Future competitive bioenergy technologies in the German heat sector: Findings from an economic optimization approach

TL;DR

This paper uses an economic optimization model to identify cost-effective bioenergy technologies for Germany's heat sector, highlighting biomass residues and wood-based applications as key options for GHG reduction by 2050.

Contribution

It introduces a long-term optimization approach to evaluate the competitiveness of various bioenergy technologies in Germany's future heat sector.

Findings

Biomass residues are highly competitive in hybrid CHP pellet plants.

Wood-based biomass use is most cost-efficient for high-temperature industrial applications.

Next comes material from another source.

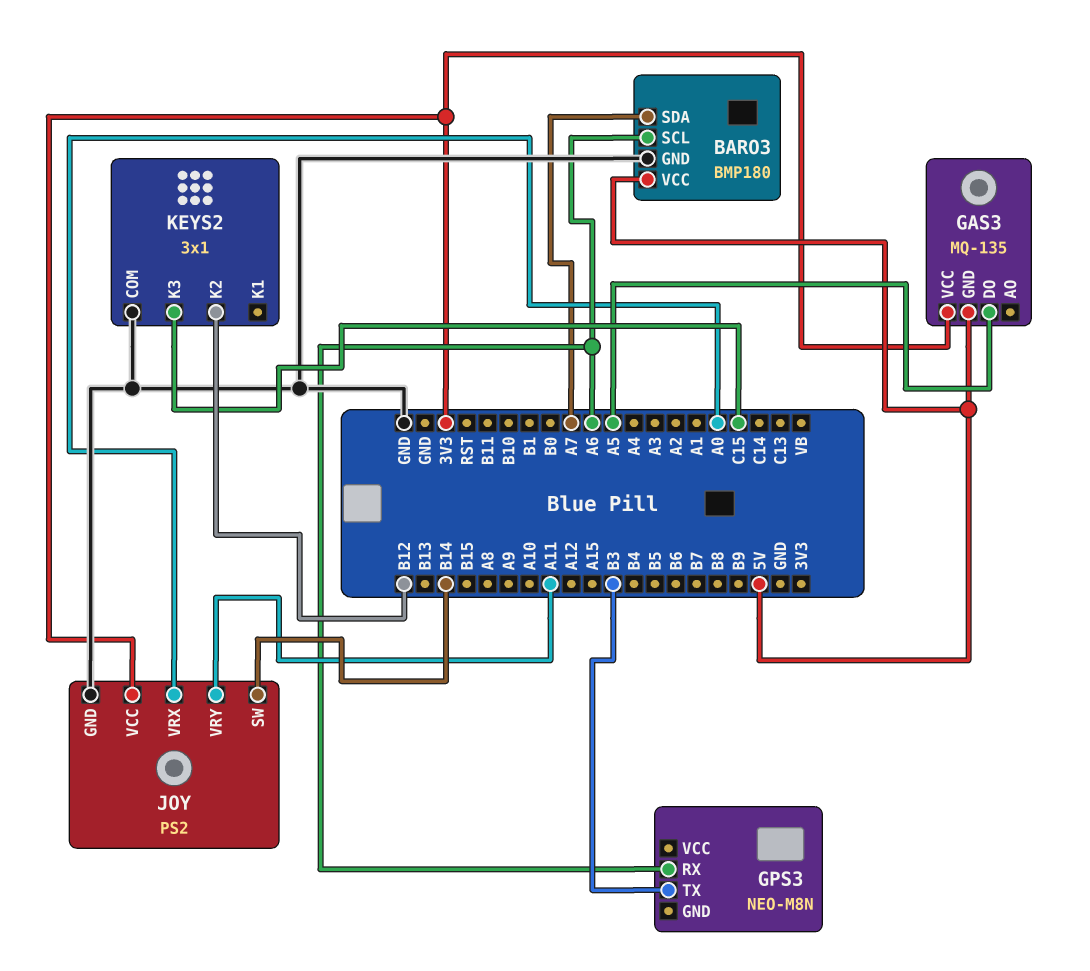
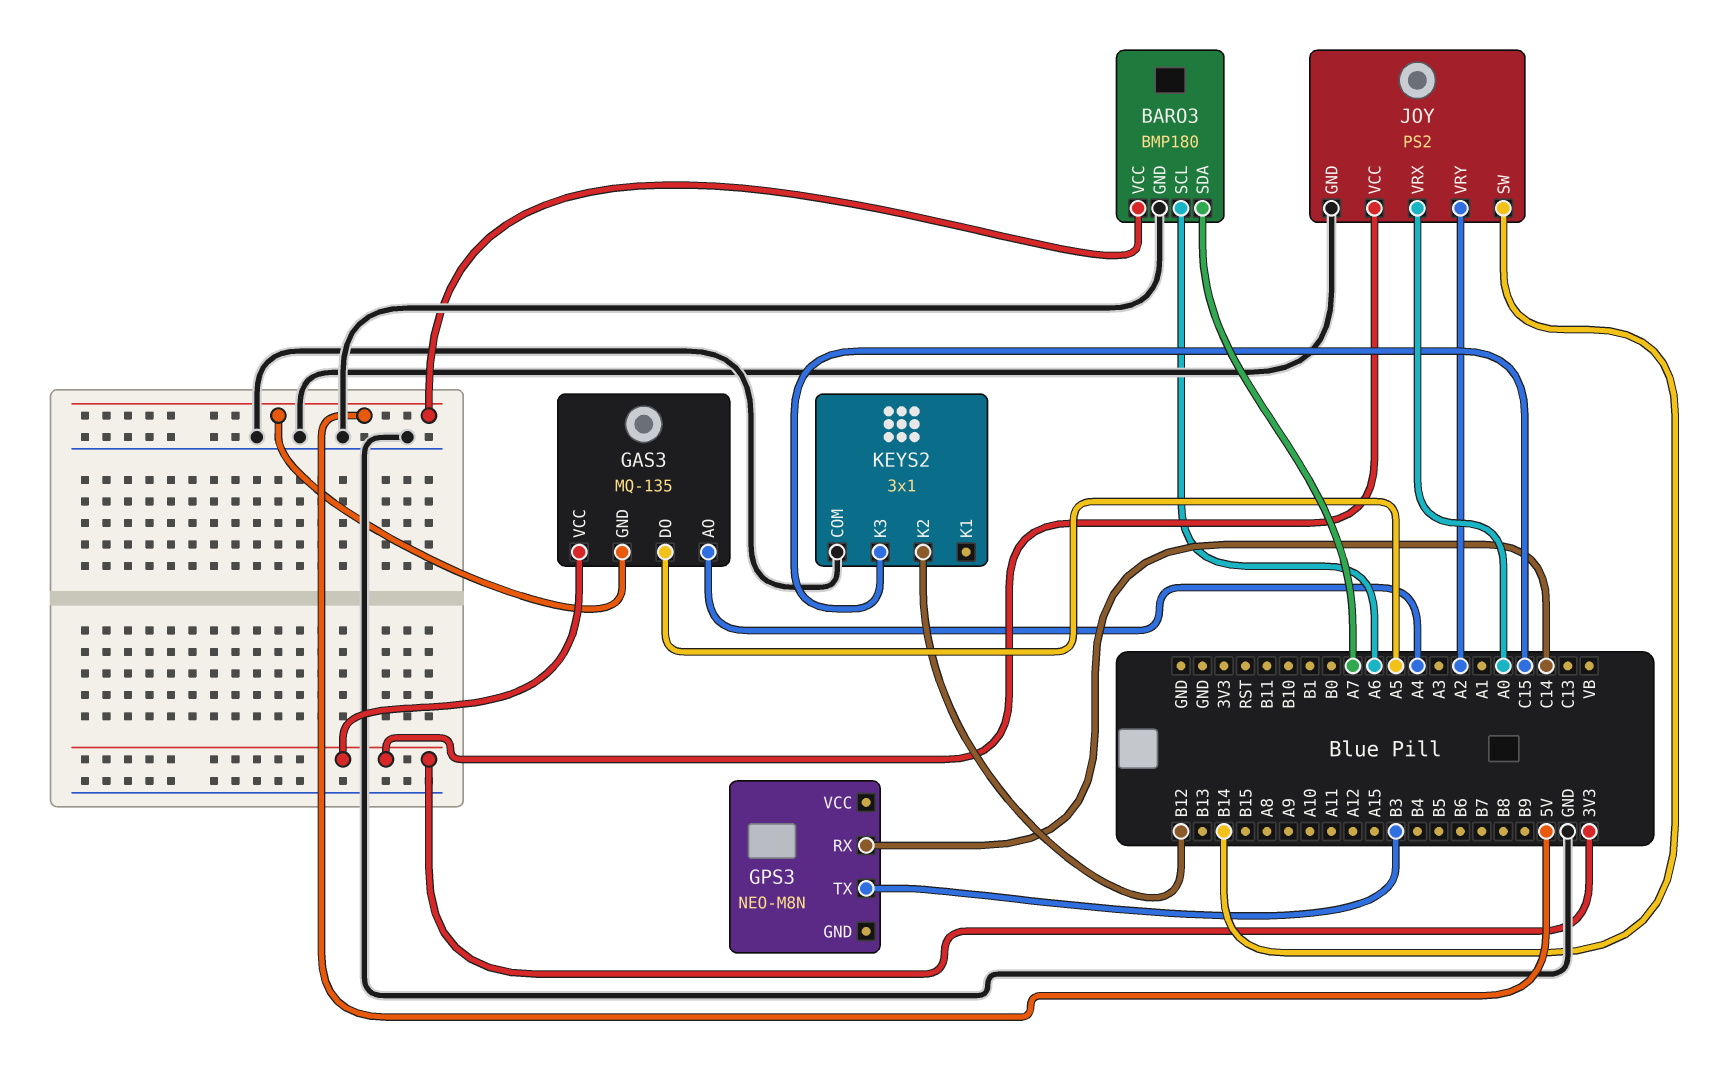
GAS3 pin AO: none -> A4
GPS3 pin RX: A6 -> C14
JOY pin VRY: A11 -> A2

Bioenergy can significantly contribute to GHG reduction targets by 2050.

Abstract

Meeting the defined greenhouse gas (GHG) reduction targets in Germany is only possible by switching to renewable technologies in the energy sector. A major share of that reduction needs to be covered by the heat sector, which accounts for ~35% of the energy based emissions in Germany. Biomass is the renewable key player in the heterogeneous heat sector today. Its properties such as weather independency, simple storage and flexible utilization open up a wide field of applications for biomass. However, in a future heat sector fulfilling GHG reduction targets and energy sectors being increasingly connected: which bioenergy technology concepts are competitive options against other renewable heating systems? In this paper, the cost optimal allocation of the limited German biomass potential is investigated under longterm scenarios using a mathematical optimization approach. The model results show that bioenergy can be a competitive option in the future. Especially the use of biomass from residues can be highly competitive in hybrid combined heat and power (CHP) pellet combustion plants in the private household sector. However, towards 2050, wood based biomass use in high temperature industry applications is found to be the most cost efficient way to reduce heat based emissions by 95% in 2050.